The lesson this morning was about the man with the legion of demons in him (specifically from Mark 5:1-20). Our book divides each lesson into three sections, and we were so engrossed in discussion, we didn't even get past the first section (verses 1-13). There was a question that arose about why the pigs ran off the cliff. I was wondering what you guys thought. None of the footnotes in my ESV Student Study Bible even talk about the possibility of why the pigs ran off the cliff.

I promised the Sunday School class I would run this across you guys, see what you thought, and present it to them next Sunday and we'd try to finish the lesson then.

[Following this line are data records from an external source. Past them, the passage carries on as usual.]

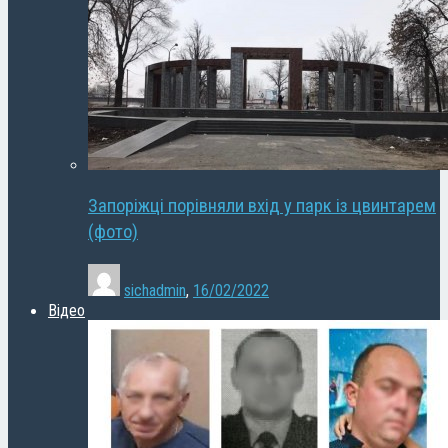
Запоріжці порівняли вхід у парк із цвинтарем
(фото)
sichadmin
,
16/02/2022
Відео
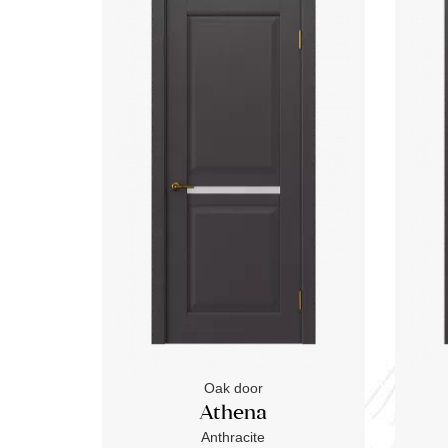
Oak door
Athena
Anthracite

Your input is greatly appreciated.


----------



## Scott1 (Oct 23, 2011)

For trustworthy biblical commentary, one can go to John Calvin's
http://www.ccel.org/ccel/calvin/commentaries.i.html
or Matthew Henry
http://www.ccel.org/ccel/henry/mhc5.Mark.vi.html






> Matthew Henry's Commentary on Mark 5:13
> 
> VII. The permission Christ gave them to enter into the swine, and the immediate destruction of the swine thereby; He gave them leave (v. 13), he did not forbid or restrain them, he let them do as they had a mind. Thus he would let the Gadarenes see what powerful spiteful enemies devils are, that they might thereby be induced to make him their Friend, who alone was able to control and conquer them, and had made it appear that he was so. Immediately the unclean spirits entered into the swine, which by the law were unclean creatures, and naturally love to wallow in the mire, the fittest place for them. Those that, like the swine, delight in the mire of sensual lusts, are fit habitations for Satan, and are, like Babylon, the hold of every foul spirit, and a cage of every unclean and hateful bird (Rev. xviii. 2), as pure souls are habitations of the Holy Spirit. The consequence of the devils entering into the swine, was, that they all ran mad presently, and ran headlong into the adjoining sea, where they were all drowned, to the number of two thousand. The man they possessed did only cut himself, for God had said, He is in your hands, only save his life. But thereby it appeared, that, if he had not been so restrained, the poor man would have drowned himself. See how much we are indebted to the providence of God, and the ministration of good angels, for our preservation from malignant spirits.


----------



## Jack K (Oct 23, 2011)

Much to consider from the great Matthew Henry, but I'd say simply this:

Demons are destructive and chaotic. They had destroyed and confused the life of the man they possessed, and when they entered the pigs they destroyed them too. That's what demons do. In contrast, Jesus is restorative. He brings sanity and healing and peace. Not to mention that he is also stronger than the demons and makes them tremble.


----------



## GulfCoast Presbyterian (Oct 23, 2011)

See Jack K's comments above. Also, it seems to me that to the extent Jesus allowed the swine to run off the cliff, this would have surely been definitive "visual proof" to the man that the "legion" of demons which had tormented him were totally destroyed, providing him reassurance. And to those that saw, a powerful demonstration of Christ's power over the demons.


----------